Молчу. А он на меня глядит, бородку гладит. Задумался будто.
– Придешь, – говорит значительно, – на закате в избу подле обгорелой березы, где на окнах наличники с резьбой, с петухами, с полотенцами.
– Приду, – говорю, – мне чего…
– Железо испытывается огнем, – прищурил серые глаза, – человек му́кой.
Покоробило меня от тех слов, тревожно стало, но между тем ничего ему не сказал. Вечером пошел. Закат красный. Береза на нем – черна.
Вошел. В избе горенка мала, опрятна. В ней двое – давешний урядник да с ним еще человек непонятный. Кафтан прост, сам чист, глаза светлые спокойны, брови изломаны, голос ровный.

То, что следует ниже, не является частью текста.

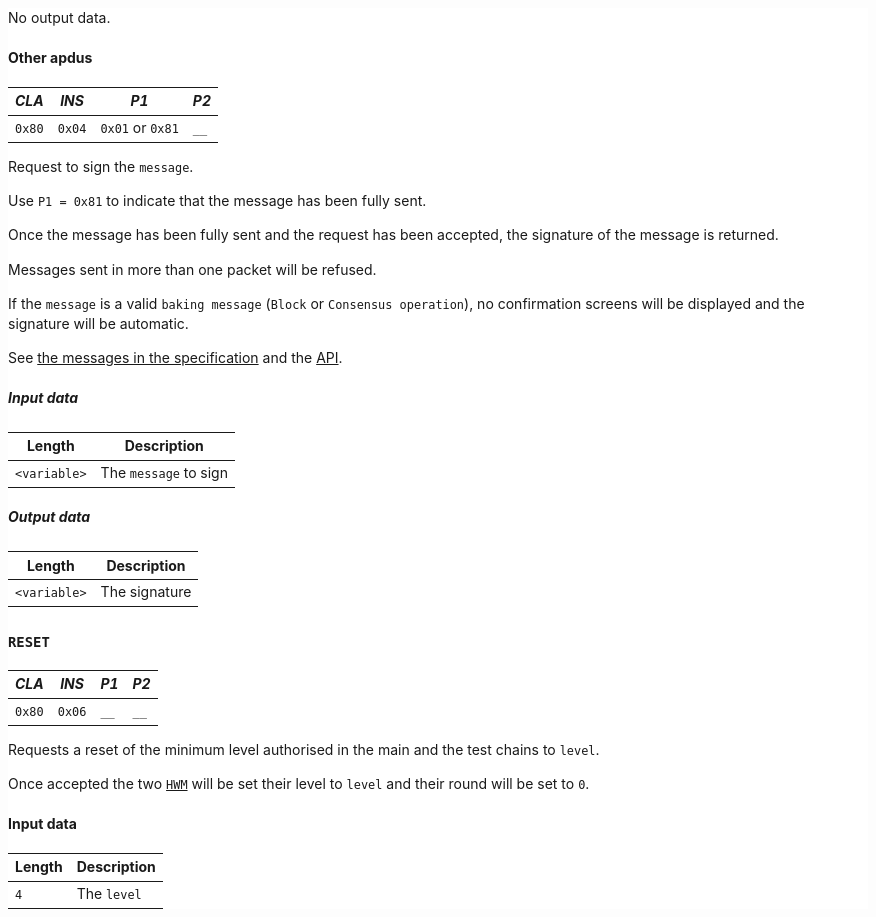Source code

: No output data.

#### Other apdus

| *CLA*  | *INS*  | *P1*             | *P2* |
|--------|--------|------------------|------|
| `0x80` | `0x04` | `0x01` or `0x81` | `__` |

Request to sign the `message`.

Use `P1 = 0x81` to indicate that the message has been fully sent.

Once the message has been fully sent and the request has been
accepted, the signature of the message is returned.

Messages sent in more than one packet will be refused.

If the `message` is a valid `baking message` (`Block` or `Consensus
operation`), no confirmation screens will be displayed and the
signature will be automatic.

See [the messages in the specification](signing.md#messages) and the [API](https://protocol.mavryk.org/shell/p2p_api.html).

##### Input data

| Length       | Description           |
|--------------|-----------------------|
| `<variable>` | The `message` to sign |

##### Output data

| Length       | Description   |
|--------------|---------------|
| `<variable>` | The signature |

### `RESET`

| *CLA*  | *INS*  | *P1* | *P2* |
|--------|--------|------|------|
| `0x80` | `0x06` | `__` | `__` |

Requests a reset of the minimum level authorised in the main and the
test chains to `level`.

Once accepted the two [`HWM`](NVRAM.md#hwm) will be set their level to `level` and
their round will be set to `0`.

#### Input data

| Length | Description |
|--------|-------------|
| `4`    | The `level` |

За стол меня усадили. На столе свеча. Смотрю я на них, а сам робею.
– А ты не робей, – говорит человек, через стол на меня смотрит, улыбается. – Страхи идут, да проходят, а ты им будь господин.
– Это верно, – говорю, – да я еще не привык. А вот звали – пришел. Чего надо?
Сам оглядываюсь. На сердце смутно. Урядник не садится, ходит около, а тот, напротив, глаз с меня не сводит. Глаза его наигранные, как у сокола, в душу лезут.
– Что не привык, – говорит, – ничего. Молод. А раз молод – чист, верен. Такой ты нужен, и мне нравишься.
– На что нужен-то?
– Пойдешь к Тушинскому вору.
– Я? Чего там не видел?
– Молчи. Чего не видел, будешь видеть, чего не слышал, слушать.
– Ну?
– Ничего. Ты ж ломаный, по рукам вижу. Му́ку, значит, знаешь, тебя ею не испугать, и мышцу как распускать студнем, если по ней, скажем, кнутом, – знаешь. И будешь там глядеть, слушать, запоминать. А спрашивать – не спрашивай ничего. Будь молчалив, прост, только на все повернут, как ухо открытое или глаз. Про войско все узнавай, и про вора, и про женку его Марину, и про слуг. Про все, что делают, а пуще – про то, что замышляют.
– Смогу ли?
– Сможешь. Про все – забудь. А лицом будь весел. И про слова мои про эти тоже забудь. Живи как придется. Только притвориться не вздумай, личины не надевай.
– А долго ли там быть?
– А пока не позову. Да ты не бойся, ты послужи…
– Кому?
– А кому хочешь. Кто тебе больше люб, тому и думай, что служишь. Москве ли, князю ли Скопину или царю, как ни называть, – все едино. Что позади тебя, про то думай.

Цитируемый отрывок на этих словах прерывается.